### Information given
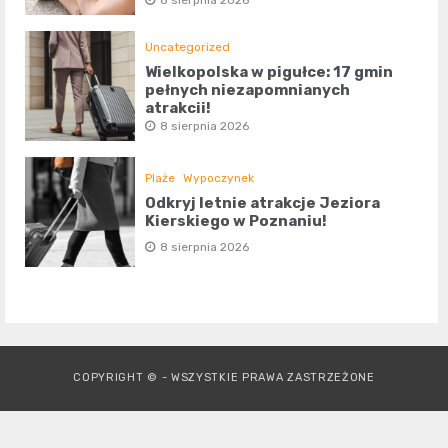
8 sierpnia 2026
Uncategorized
Wielkopolska w pigułce: 17 gmin
pełnych niezapomnianych
atrakcji!
8 sierpnia 2026
Plaże
Wypoczynek
Odkryj letnie atrakcje Jeziora
Kierskiego w Poznaniu!
8 sierpnia 2026
COPYRIGHT © - WSZYSTKIE PRAWA ZASTRZEŻONE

### Directions for this task
Return verbatim each line from the one that mentions "pełnych niezapomnianych" to the end of the entries, inclusive.

### Result of this task
pełnych niezapomnianych
atrakcji!
8 sierpnia 2026
Plaże
Wypoczynek
Odkryj letnie atrakcje Jeziora
Kierskiego w Poznaniu!
8 sierpnia 2026
COPYRIGHT © - WSZYSTKIE PRAWA ZASTRZEŻONE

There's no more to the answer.